Clinical manifestations of Taenia saginata infection are generally mild. Symptoms may occasionally include abdominal pain and diarrhea, though these are typically not severe.

Laboratory Diagnosis Techniques for Taenia saginata (Beef Tapeworm) Detection
  1. Identification of Eggs: The eggs of Taenia saginata can be detected in fecal matter and perianal skin samples. Morphologically, these eggs are indistinguishable from those of Taenia solium.
  2. Identification of Gravid Segments: The gravid segments of T. saginata are 20 mm by 6 mm in size and ivory white in color. They possess a central uterine stem with 15 to 20 lateral branches, distinguishing them from T. solium.
  3. Identification of the Scolex (Head): The scolex of T. saginata is approximately 2 mm wide, featuring four suckers but lacking hooklets. This characteristic helps differentiate it from other species.

For a comprehensive overview of diagnostic laboratory tests for parasitic infections of the intestine, refer to Table 2.

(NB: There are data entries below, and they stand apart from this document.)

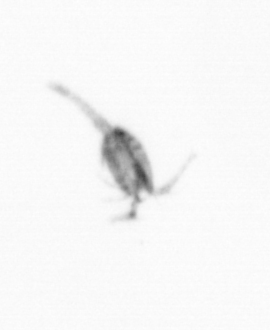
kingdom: Animalia
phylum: Arthropoda
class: Copepoda
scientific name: Copepoda
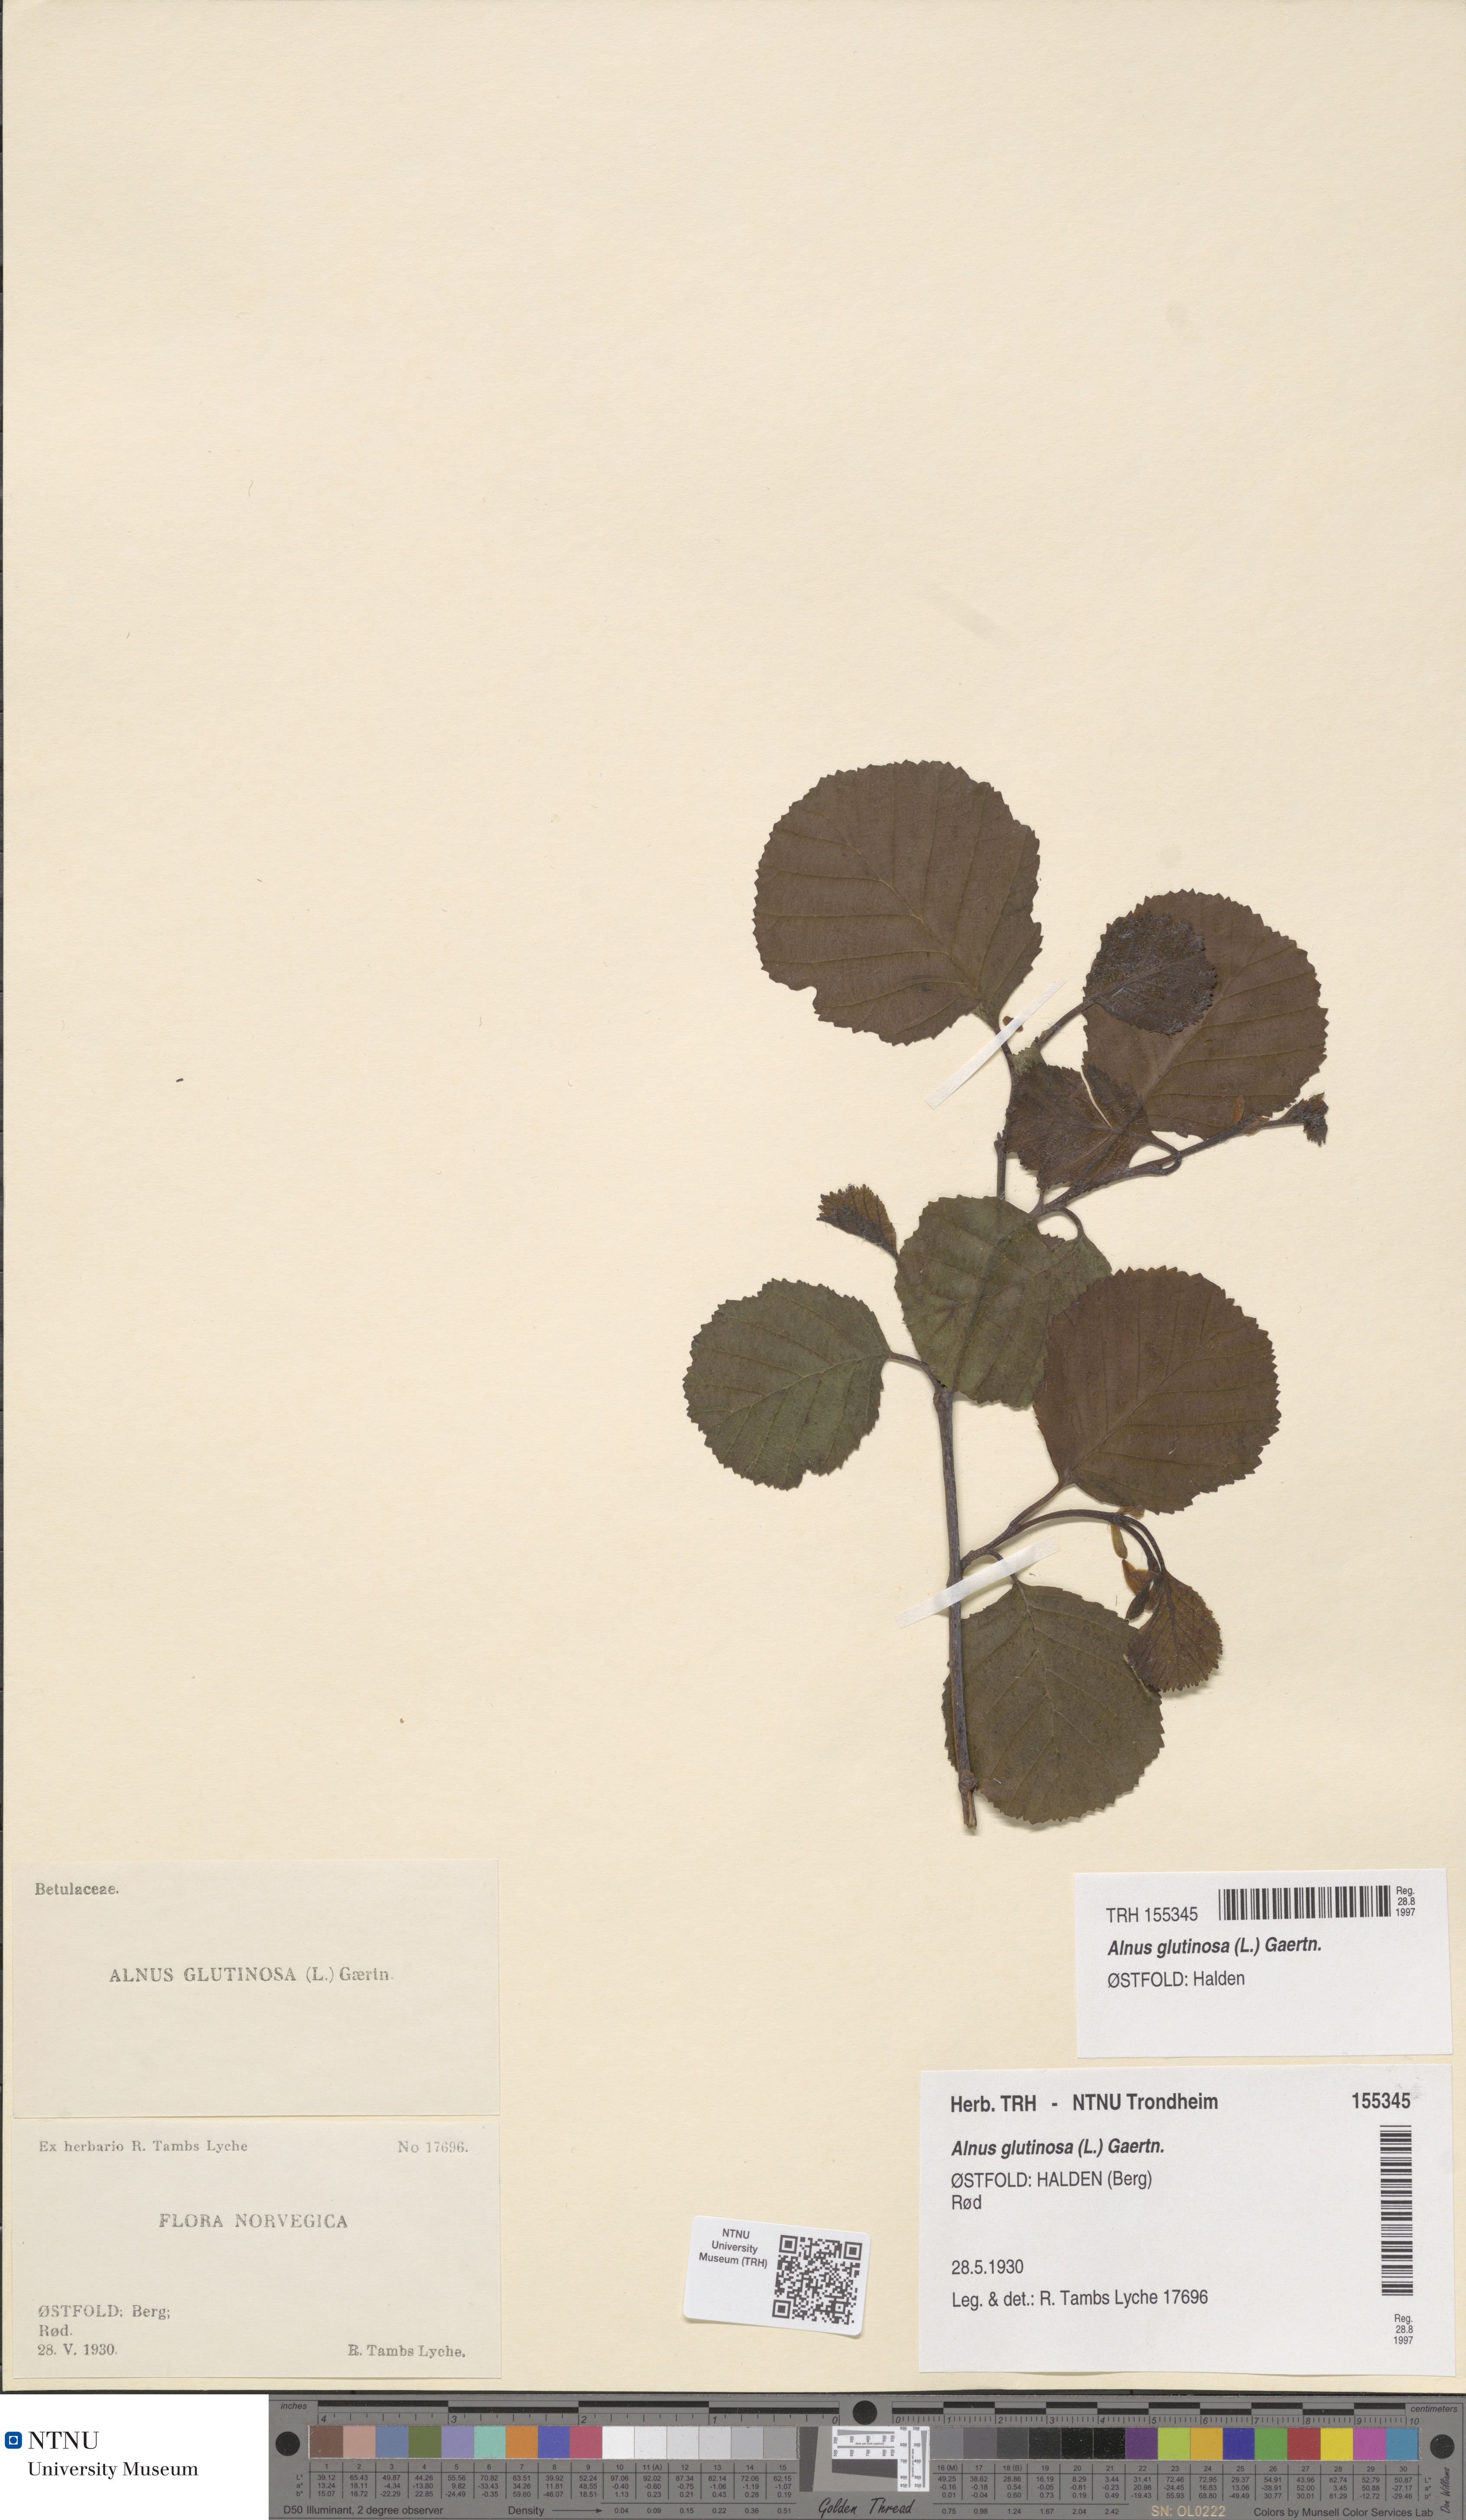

Table 2: Summary of laboratory tests for diagnosis of intestinal parasites.
TestUse
Direct saline mount Trophozoites, cysts, ova, and larvae
Direct iodine mount Protozoal cysts
Faecal concentration Recovery of protozoal cysts, helminth ova and larvae
Cellophane tape technique Ova of Enterobius vermicularis
Trichrome stain of fecal smear Protozoal cysts and trophozoites
AFB stain of fecal smear Oocysts of Cryptosporidium, Cyclospora, and Isospora
Detection of antigen in random stool sample E. histolytica, G. lamblia, Cryptosporidium
Molecular methods based on polymerase chain reaction on stool sample E. histolytica, G. lamblia, Cryptosporidium, Microsporidia, Cyclospora
Serologic methods E. histolytica, S. stercoralis, Cysticercus

References

  • American Gastroenterological Association. AGA technical review on the evaluation and management of chronic diarrhea. Gastroenterology 1999;116: 1464-86.
  • American Gastroenterological Association Medical Position Statement: Guidelines for the evaluation and management of chronic diarrhoea. Gastroenterology 1999;116:1461-3.
  • Haque R, Huston CD, Hughes M, Houpt E, Petri, WA Jr. Amebiasis. New Engl J Med 2003;348:1565:73.
  • Kucik CJ, Martin GL, Sortor BV. Common intestinal parasites. Am Fam Physician 2004;69:1161-8.